Retrait du carnaval belge d’Alost du Patrimoine immatériel de l’UNESCO

Le carnaval belge d’Alost retiré du Patrimoine immatériel de l’UNESCO…

Le carnaval belge d’Alost retiré du Patrimoine immatériel de l’UNESCO…
La décision était sans appel. Le Comité intergouvernemental de sauvegarde du patrimoine culturel immatériel de l’UNESCO, réuni à Bogota du 9 au 14 décembre 2019, a décidé de retirer le carnaval belge d’Alost de la liste.

Audrey Azoulay, directrice générale de l’Unesco a, ainsi, mis fin à la polémique suscitée depuis des mois par le carnaval belge, accusé d’antisémitisme. Une décision qui a été précédée par l’inscription de l’art Gnaoua dans le patrimoine immatériel de l’UNESCO. Un art dont le principal ambassadeur n’est autre que le père de la directrice générale, le conseiller du roi Mohammed VI, André Azoulay.

Avec une histoire de plus de 600 ans le carnaval d’Alost est l’un des plus populaires en Flandre. Selon le bourgmestre de la ville, le festival  revendique le droit de ‘’se moquer de tout’’. On se moque de l’Eglise, des rois, des juifs, de la politique internationale, des musulmans.

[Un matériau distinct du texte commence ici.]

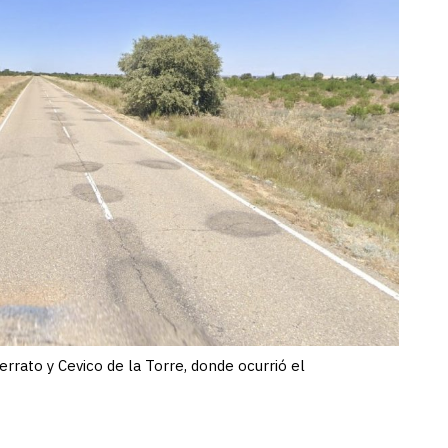
rrato y Cevico de la Torre, donde ocurrió el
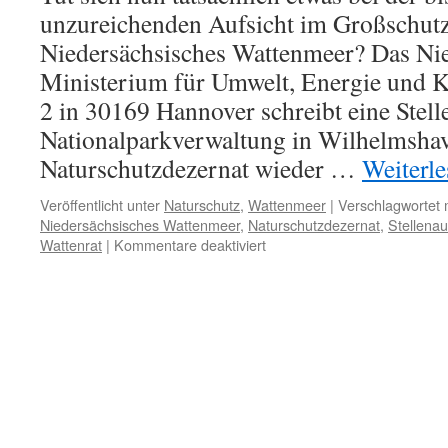
unzureichenden Aufsicht im Großschutz
Niedersächsisches Wattenmeer? Das Ni
Ministerium für Umwelt, Energie und Kl
2 in 30169 Hannover schreibt eine Stelle
Nationalparkverwaltung in Wilhelmsha
Naturschutzdezernat wieder …
Weiterl
Veröffentlicht unter
Naturschutz
,
Wattenmeer
|
Verschlagwortet 
Niedersächsisches Wattenmeer
,
Naturschutzdezernat
,
Stellena
für
Wattenrat
|
Kommentare deaktiviert
Stellenausschreibung
in
der
Verwaltung
des
Nationalparks
Niedersächsisches
Wattenmeer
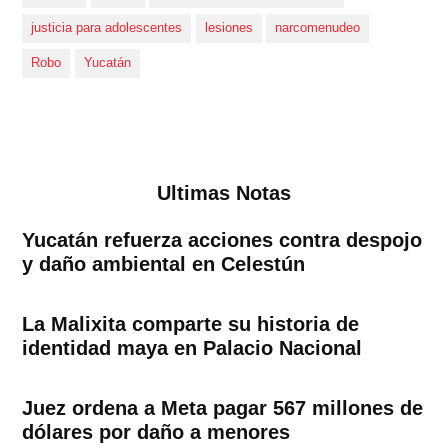
justicia para adolescentes
lesiones
narcomenudeo
Robo
Yucatán
Ultimas Notas
Yucatán refuerza acciones contra despojo
y daño ambiental en Celestún
La Malixita comparte su historia de
identidad maya en Palacio Nacional
Juez ordena a Meta pagar 567 millones de
dólares por daño a menores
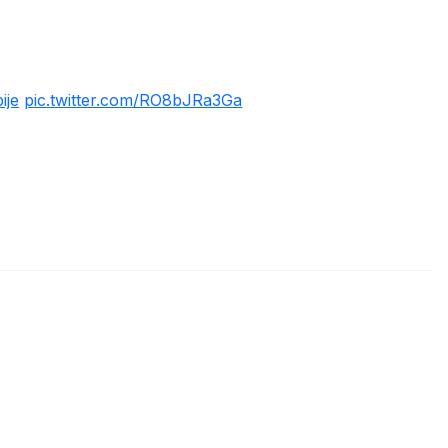
ije
pic.twitter.com/RO8bJRa3Ga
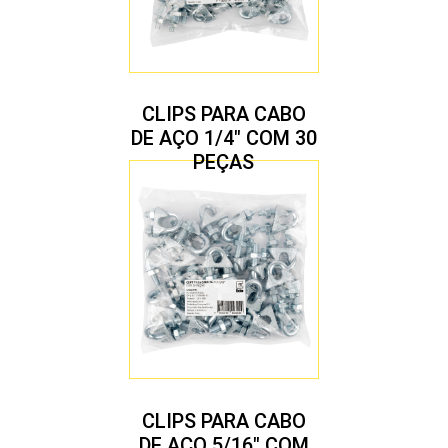
CLIPS PARA CABO
DE AÇO 1/4″ COM 30
PEÇAS
CLIPS PARA CABO
DE AÇO 5/16″ COM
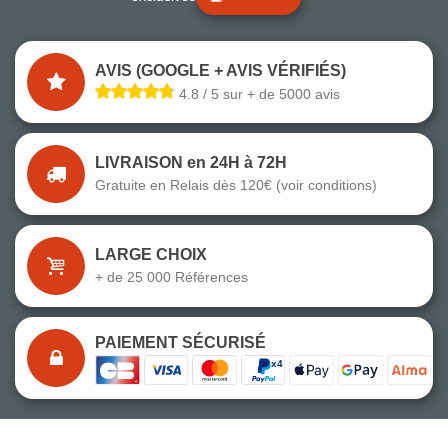
AVIS (GOOGLE + AVIS VÉRIFIÉS)
4.8 / 5 sur + de 5000 avis
LIVRAISON en 24H à 72H
Gratuite en Relais dès 120€ (voir conditions)
LARGE CHOIX
+ de 25 000 Références
PAIEMENT SÉCURISÉ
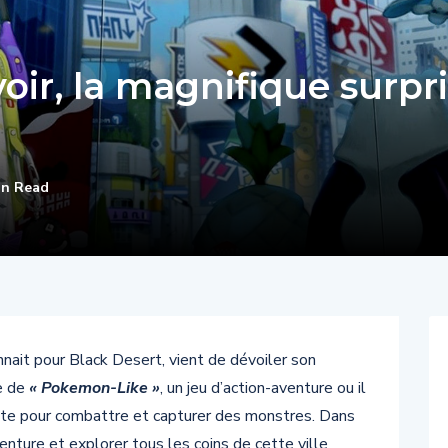
ir, la magnifique surpr
in Read
onnait pour Black Desert, vient de dévoiler son
e de
« Pokemon-Like »
, un jeu d’action-aventure ou il
liste pour combattre et capturer des monstres. Dans
enture et explorer tous les coins de cette ville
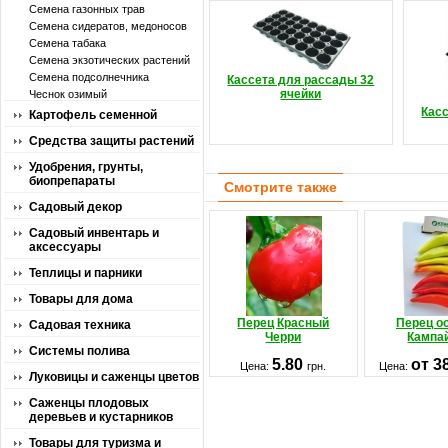
Семена газонных трав
Семена сидератов, медоносов
Семена табака
Семена экзотических растений
Семена подсолнечника
Кассета для рассады 32
ячейки
Чеснок озимый
Кас
Картофель семенной
Средства защиты растений
Удобрения, грунты,
биопрепараты
Смотрите также
Садовый декор
Садовый инвентарь и
аксессуары
Теплицы и парники
Товары для дома
Перец Красный
Перец о
Садовая техника
Черри
Кампа
Системы полива
5.80
от 3
Цена:
грн.
Цена:
Луковицы и саженцы цветов
Саженцы плодовых
деревьев и кустарников
Товары для туризма и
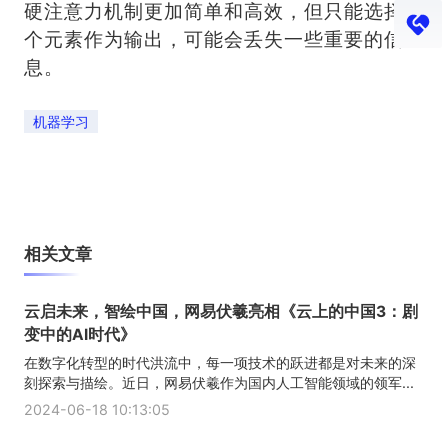
硬注意力机制更加简单和高效，但只能选择一
个元素作为输出，可能会丢失一些重要的信
息。
机器学习
相关文章
云启未来，智绘中国，网易伏羲亮相《云上的中国3：剧
变中的AI时代》
在数字化转型的时代洪流中，每一项技术的跃进都是对未来的深
刻探索与描绘。近日，网易伏羲作为国内人工智能领域的领军...
2024-06-18 10:13:05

C’est la liberté d’expression dans sa plus large interprétation, avait affirmé le Bourgmestre fin octobre à l’AFP.

Il y a dix jours ce dernier avait pris l’Unesco de court, alors qu’il n’est pas maître de la décision, en annonçant dans la presse le retrait du carnaval de la liste du patrimoine immatériel.
Inscrit patrimoine culturel de l’Unesco en 2010, le carnaval d’Alost qui se déroulait en Flandre, était dans le collimateur de l’Unesco depuis sa dernière édition en mars.

La présence dans le défilé d’un char caricaturant des juifs orthodoxes aux nez crochus, assis sur des sacs d’or, avait indigné les représentants de la communauté juive de Belgique (environ 40.000 personnes).

Les membres du Comité ont donc décidé ce vendredi 13 décembre de passer à l’acte et enregistrer le premier retrait de la liste du patrimoine culturel immatériel de l’histoire de l’organisation Onusienne.

L’Unesco classe depuis une convention de 1972 les plus beaux sites du monde, mais a désormais aussi autorité pour protéger le ‘’patrimoine immatériel culturel de l’humanité’’, aux termes d’une convention signée en 2003.